Jane Campion est la première femme réalisatrice à avoir eu la Palme d’Or au festival de Cannes avec ce chef d’œuvre du cinéma qu’est La Leçon de Piano. Encore une fois le rapport entre la musique et l’image est très fort dans ce film car le thème de piano qui revient très souvent est aussi la voix intérieure de la comédienne qui joue le rôle d’une pianiste muette. C’est une belle histoire d’amour passionnelle et le fait qu’elle soit traitée par le prisme d’une femme y ajoute une sensualité exacerbée. Ça se passe dans un décor naturel magnifique en Nouvelle-Zélande et le sublime thème de piano écrit par Michael Nyman est un de mes thèmes préférés. J’adore la manière dont il a construit ce thème en mêlant musique classique et musique traditionnelle celtique. C’est le même procédé que pour cet autre thème que j’adore de Ryuichi Sakamoto cette fois Merry Christmas Mr. Lawrence où il fait ressortir le côté traditionnel asiatique. 


Blade Runner

de Ridley Scott. Avec Harrison Ford, Rutger Hauer et Sean Young. (États-Unis, 1982)

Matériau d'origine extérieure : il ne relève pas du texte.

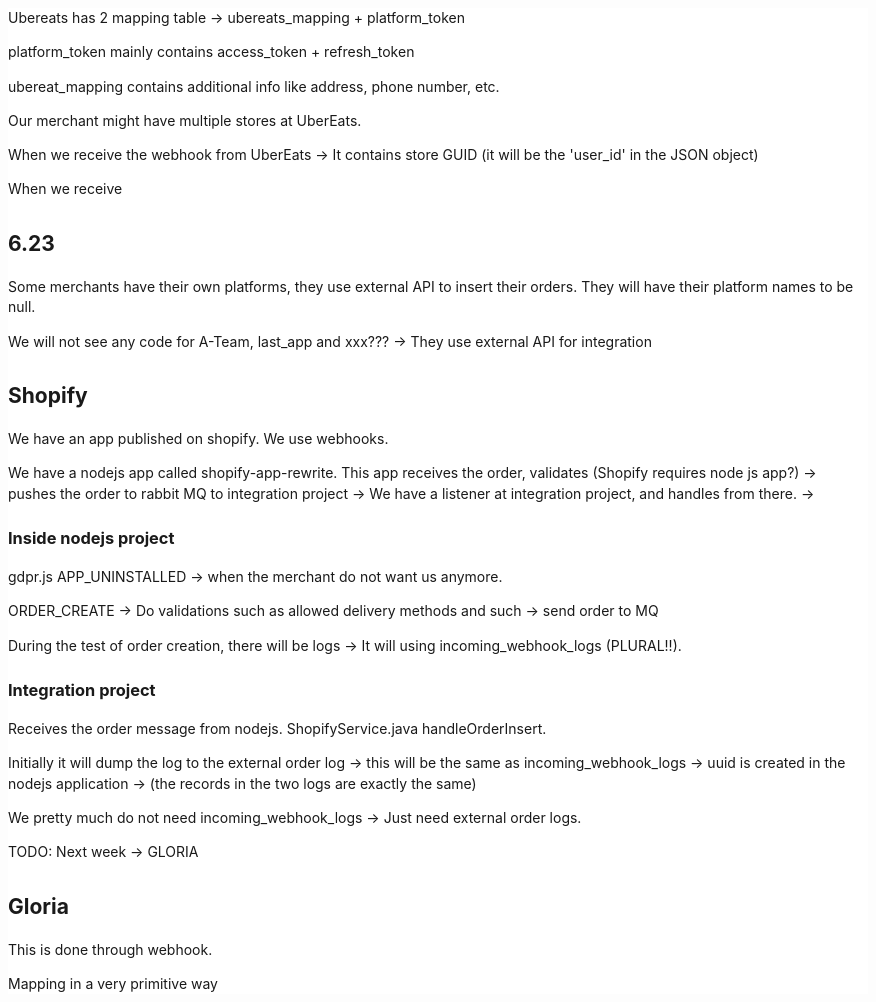 
Ubereats has 2 mapping table -> ubereats_mapping + platform_token

platform_token mainly contains access_token + refresh_token

ubereat_mapping contains additional info like address, phone number, etc.

Our merchant might have multiple stores at UberEats. 

When we receive the webhook from UberEats -> It contains store GUID (it will be the 'user_id' in the JSON object)


When we receive 


## 6.23

Some merchants have their own platforms, they use external API to insert their orders. They will have their platform names to be null.

We will not see any code for A-Team, last_app and xxx??? -> They use external API for integration

## Shopify

We have an app published on shopify. We use webhooks. 

We have a nodejs app called shopify-app-rewrite. This app receives the order, validates (Shopify requires node js app?) -> pushes the order to rabbit MQ to integration project -> We have a listener at integration project, and handles from there. -> 


###  Inside nodejs project 
gdpr.js 
APP_UNINSTALLED -> when the merchant do not want us anymore. 

ORDER_CREATE -> Do validations such as allowed delivery methods and such -> send order to MQ

During the test of order creation, there will be logs -> It will using incoming_webhook_logs (PLURAL!!).

### Integration project

Receives the order message from nodejs. ShopifyService.java handleOrderInsert. 

Initially it will dump the log to the external order log -> this will be the same as incoming_webhook_logs -> uuid is created in the nodejs application -> (the records in the two logs are exactly the same)

We pretty much do not need incoming_webhook_logs -> Just need external order logs.

TODO: Next week -> GLORIA

## Gloria

This is done through webhook. 

Mapping in a very primitive way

Mon film d’androïde préféré tiré du merveilleux roman SF de Philip K. Dick, Do Android Dream Of Electric Sheep ? qui est d’une esthétique sombre et intemporelle. C’est la première fois qu’on s’attache à des robots au cinéma et qu’on leur prête des émotions, des pensées et des rêves. Ces répliquant semblent tellement humains qu’on se reconnaît dans leurs failles, leurs doutes, leurs peurs même si ils ont la force et la logique infaillible des machines. Le monologue « Tears in Rain » du répliquant Roy Batty juste avant de mourir est d’une grande beauté et c’est devenu une scène culte du cinéma accentuée par la musique de Vangelis. Le love theme et la chanson de Rachel me touchent particulièrement à chaque fois que je les écoute car c’est une B.O de musique électronique qui reprend les codes de la musique de film classique et qui véhicule beaucoup d’émotions. C’est vraiment une inspiration majeure dans la création de mon album concept UNICA qui sortira bientôt et qui parle de ma relation avec le personage Unica, ma sœur machine.